++++ Record extracts

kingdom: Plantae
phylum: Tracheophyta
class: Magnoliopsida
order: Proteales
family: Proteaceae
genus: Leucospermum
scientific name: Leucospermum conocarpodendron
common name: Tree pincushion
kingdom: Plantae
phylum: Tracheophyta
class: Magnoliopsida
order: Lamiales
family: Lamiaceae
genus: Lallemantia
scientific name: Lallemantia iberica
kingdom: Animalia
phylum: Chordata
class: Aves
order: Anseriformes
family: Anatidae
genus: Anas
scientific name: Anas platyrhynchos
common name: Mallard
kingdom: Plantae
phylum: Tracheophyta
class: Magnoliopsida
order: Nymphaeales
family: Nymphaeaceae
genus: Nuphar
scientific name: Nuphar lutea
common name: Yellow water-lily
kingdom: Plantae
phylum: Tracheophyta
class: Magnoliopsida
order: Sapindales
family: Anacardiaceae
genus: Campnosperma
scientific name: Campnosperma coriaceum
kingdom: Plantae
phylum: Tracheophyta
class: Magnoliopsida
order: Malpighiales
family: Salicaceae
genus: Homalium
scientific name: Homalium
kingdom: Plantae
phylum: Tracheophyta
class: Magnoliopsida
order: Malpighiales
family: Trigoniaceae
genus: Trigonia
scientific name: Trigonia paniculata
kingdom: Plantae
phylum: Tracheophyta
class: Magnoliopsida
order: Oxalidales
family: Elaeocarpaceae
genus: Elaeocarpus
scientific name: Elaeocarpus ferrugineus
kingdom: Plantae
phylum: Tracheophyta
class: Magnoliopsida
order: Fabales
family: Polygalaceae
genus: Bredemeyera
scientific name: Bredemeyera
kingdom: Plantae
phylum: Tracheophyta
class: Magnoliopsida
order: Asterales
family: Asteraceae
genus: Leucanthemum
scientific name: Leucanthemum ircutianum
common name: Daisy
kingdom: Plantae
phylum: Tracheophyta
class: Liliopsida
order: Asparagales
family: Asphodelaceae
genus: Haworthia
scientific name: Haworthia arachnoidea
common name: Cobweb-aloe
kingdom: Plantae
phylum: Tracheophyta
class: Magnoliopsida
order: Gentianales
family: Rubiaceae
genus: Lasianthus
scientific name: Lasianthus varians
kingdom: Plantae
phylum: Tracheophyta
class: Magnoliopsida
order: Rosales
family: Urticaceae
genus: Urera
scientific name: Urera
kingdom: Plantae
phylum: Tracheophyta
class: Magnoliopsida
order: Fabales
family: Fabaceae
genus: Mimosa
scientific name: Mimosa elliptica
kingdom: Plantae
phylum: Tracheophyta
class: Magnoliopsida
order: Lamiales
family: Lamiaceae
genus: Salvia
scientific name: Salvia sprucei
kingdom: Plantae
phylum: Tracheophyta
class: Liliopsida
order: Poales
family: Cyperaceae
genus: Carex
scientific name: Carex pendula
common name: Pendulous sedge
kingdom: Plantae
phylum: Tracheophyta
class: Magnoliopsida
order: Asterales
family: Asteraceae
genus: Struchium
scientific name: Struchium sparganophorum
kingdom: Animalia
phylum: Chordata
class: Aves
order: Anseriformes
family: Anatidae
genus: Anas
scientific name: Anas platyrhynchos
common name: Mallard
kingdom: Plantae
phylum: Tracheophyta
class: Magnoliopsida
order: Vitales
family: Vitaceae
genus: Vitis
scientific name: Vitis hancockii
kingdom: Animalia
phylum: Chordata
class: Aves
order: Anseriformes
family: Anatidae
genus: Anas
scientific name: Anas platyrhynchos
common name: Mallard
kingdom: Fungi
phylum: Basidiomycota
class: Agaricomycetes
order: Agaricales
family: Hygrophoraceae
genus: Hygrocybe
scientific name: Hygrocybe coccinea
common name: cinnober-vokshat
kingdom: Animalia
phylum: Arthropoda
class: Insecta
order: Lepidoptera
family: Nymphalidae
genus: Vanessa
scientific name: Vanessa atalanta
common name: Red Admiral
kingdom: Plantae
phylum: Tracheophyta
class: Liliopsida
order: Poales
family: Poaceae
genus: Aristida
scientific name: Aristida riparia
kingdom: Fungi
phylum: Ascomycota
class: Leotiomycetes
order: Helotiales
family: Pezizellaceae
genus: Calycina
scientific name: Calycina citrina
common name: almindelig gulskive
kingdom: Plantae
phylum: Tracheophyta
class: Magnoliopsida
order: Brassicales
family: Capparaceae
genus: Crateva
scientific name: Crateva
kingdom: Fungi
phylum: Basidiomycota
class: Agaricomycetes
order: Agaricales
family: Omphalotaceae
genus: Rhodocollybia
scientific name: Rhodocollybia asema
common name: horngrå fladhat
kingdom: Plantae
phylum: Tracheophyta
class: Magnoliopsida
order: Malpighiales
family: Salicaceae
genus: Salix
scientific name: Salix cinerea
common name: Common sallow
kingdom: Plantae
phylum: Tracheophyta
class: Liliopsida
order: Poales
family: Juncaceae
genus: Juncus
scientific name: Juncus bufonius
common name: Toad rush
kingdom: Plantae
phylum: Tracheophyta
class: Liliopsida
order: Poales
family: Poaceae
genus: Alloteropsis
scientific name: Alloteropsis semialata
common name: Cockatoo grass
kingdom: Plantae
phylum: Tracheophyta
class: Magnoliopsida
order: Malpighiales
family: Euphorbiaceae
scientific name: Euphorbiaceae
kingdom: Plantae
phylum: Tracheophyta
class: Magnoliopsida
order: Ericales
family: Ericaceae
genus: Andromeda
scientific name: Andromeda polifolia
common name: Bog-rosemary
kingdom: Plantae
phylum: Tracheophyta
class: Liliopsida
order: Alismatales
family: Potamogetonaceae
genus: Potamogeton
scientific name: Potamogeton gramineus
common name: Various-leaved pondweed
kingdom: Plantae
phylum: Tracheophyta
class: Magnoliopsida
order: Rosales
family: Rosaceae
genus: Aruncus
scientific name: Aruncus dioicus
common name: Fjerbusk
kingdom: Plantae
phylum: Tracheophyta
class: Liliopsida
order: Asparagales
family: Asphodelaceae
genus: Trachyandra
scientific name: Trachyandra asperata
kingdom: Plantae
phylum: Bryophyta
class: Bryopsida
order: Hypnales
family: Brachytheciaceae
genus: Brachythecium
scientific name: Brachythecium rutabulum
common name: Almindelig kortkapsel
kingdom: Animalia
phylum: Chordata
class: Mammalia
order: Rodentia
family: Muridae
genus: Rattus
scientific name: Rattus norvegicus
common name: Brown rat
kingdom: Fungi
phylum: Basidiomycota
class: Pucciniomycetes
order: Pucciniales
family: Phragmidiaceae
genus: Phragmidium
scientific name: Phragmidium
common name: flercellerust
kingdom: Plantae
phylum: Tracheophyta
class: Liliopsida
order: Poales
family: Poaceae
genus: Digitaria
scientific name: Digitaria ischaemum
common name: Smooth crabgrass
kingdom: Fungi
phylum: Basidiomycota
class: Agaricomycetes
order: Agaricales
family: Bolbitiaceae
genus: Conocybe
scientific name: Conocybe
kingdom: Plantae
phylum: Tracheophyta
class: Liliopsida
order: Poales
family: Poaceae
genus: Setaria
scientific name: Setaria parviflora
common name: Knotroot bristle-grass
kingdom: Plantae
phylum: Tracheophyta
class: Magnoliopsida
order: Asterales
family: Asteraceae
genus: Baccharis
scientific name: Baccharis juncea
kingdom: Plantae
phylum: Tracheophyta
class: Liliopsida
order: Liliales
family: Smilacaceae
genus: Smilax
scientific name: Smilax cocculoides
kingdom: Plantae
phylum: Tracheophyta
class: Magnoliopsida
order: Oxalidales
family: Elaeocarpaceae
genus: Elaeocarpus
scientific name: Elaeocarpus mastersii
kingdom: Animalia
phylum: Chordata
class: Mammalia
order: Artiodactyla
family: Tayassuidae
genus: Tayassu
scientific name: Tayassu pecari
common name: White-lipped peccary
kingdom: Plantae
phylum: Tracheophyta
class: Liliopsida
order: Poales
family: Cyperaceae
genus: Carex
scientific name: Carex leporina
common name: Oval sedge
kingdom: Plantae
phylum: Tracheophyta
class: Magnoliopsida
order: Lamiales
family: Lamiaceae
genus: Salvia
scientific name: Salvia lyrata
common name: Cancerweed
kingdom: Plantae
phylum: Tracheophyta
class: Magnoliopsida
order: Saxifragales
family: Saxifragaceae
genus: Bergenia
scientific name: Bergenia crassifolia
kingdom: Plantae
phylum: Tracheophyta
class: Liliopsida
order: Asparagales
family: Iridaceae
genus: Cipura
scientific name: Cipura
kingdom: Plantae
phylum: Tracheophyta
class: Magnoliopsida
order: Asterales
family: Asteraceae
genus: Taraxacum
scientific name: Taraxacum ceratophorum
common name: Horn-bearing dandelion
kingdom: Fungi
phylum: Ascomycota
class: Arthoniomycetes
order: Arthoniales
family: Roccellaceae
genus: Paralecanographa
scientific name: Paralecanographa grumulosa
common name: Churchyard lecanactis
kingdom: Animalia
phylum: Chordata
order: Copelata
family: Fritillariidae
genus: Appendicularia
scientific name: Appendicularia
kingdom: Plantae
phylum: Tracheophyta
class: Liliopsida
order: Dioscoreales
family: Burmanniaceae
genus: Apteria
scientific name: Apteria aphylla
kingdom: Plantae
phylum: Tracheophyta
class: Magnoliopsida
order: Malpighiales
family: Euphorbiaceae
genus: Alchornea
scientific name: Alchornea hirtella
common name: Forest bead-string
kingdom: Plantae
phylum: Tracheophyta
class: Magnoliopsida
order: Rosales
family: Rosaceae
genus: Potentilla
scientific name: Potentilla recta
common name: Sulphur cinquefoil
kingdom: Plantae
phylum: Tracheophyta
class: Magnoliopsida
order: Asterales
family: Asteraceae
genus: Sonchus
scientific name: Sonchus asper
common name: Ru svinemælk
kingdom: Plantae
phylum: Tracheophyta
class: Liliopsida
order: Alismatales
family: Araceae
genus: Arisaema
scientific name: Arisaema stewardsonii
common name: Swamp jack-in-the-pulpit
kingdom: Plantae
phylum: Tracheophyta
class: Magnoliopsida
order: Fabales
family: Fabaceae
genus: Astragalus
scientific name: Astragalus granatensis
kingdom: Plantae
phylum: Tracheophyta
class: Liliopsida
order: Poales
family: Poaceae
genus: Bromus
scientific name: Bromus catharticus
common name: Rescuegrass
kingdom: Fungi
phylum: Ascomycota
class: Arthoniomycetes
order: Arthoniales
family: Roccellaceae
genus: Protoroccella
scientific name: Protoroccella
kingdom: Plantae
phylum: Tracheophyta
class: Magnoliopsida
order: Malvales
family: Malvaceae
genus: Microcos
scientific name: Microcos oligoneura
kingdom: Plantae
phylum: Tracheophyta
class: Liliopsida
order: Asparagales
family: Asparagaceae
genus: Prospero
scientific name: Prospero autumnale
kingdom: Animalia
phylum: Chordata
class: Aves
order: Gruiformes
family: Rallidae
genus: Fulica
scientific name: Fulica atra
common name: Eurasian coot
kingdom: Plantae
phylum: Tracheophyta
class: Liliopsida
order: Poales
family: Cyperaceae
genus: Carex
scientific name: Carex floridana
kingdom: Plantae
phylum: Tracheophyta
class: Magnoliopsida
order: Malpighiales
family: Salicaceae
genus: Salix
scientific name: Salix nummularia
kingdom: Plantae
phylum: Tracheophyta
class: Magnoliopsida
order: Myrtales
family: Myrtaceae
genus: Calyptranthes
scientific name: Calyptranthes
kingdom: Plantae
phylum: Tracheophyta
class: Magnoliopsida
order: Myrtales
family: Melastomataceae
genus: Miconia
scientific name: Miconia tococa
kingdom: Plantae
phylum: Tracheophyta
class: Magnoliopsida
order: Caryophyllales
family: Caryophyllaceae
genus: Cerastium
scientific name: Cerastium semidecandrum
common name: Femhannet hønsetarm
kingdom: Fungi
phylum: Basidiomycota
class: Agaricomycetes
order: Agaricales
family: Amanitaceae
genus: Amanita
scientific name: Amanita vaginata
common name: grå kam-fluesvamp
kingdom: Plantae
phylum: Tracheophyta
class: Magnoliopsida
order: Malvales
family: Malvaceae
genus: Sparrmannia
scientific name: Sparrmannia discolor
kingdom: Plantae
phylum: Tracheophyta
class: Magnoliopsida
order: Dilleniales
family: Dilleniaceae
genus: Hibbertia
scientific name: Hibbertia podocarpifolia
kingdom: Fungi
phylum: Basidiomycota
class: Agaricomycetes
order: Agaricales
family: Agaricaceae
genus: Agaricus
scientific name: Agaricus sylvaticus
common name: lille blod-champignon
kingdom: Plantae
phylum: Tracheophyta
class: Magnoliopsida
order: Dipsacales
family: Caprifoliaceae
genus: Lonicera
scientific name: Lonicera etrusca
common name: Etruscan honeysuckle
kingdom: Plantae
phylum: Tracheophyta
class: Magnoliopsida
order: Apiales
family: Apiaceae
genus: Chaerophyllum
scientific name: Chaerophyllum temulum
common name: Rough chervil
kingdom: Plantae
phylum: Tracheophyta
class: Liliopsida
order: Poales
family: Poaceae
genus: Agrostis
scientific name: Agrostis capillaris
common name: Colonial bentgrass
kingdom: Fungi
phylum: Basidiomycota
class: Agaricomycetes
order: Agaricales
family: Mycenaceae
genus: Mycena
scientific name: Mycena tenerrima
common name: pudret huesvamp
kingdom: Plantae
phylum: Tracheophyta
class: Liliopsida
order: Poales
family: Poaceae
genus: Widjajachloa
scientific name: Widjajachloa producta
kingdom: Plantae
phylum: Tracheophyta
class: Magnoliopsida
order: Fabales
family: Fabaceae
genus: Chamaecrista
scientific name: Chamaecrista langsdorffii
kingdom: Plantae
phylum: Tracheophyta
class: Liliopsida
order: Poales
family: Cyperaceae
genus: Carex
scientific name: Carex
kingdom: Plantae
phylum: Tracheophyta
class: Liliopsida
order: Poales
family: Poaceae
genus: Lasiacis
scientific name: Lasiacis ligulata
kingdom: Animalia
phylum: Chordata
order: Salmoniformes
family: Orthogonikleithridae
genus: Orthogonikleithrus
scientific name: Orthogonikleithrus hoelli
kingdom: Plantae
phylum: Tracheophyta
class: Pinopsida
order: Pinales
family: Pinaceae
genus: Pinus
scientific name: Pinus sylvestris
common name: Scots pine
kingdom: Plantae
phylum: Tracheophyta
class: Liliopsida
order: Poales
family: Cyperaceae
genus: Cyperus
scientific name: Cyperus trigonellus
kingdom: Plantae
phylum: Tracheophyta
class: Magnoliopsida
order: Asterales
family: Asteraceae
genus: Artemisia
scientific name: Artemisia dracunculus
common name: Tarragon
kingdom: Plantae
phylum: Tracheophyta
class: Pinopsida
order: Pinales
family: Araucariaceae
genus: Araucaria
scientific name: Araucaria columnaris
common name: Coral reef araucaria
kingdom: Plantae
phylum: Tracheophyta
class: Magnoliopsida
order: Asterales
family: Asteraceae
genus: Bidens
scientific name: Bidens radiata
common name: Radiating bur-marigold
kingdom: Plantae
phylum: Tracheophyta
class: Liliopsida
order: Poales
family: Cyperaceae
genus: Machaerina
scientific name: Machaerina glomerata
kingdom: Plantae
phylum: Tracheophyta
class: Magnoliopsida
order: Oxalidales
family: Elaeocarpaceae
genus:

++++++++

Short exercise: Copy the listing from its start through the line containing "genus: Nuphar", replacing "phylum" with "division" and leaving everything else unchanged.

Response:
kingdom: Plantae
division: Tracheophyta
class: Magnoliopsida
order: Proteales
family: Proteaceae
genus: Leucospermum
scientific name: Leucospermum conocarpodendron
common name: Tree pincushion
kingdom: Plantae
division: Tracheophyta
class: Magnoliopsida
order: Lamiales
family: Lamiaceae
genus: Lallemantia
scientific name: Lallemantia iberica
kingdom: Animalia
division: Chordata
class: Aves
order: Anseriformes
family: Anatidae
genus: Anas
scientific name: Anas platyrhynchos
common name: Mallard
kingdom: Plantae
division: Tracheophyta
class: Magnoliopsida
order: Nymphaeales
family: Nymphaeaceae
genus: Nuphar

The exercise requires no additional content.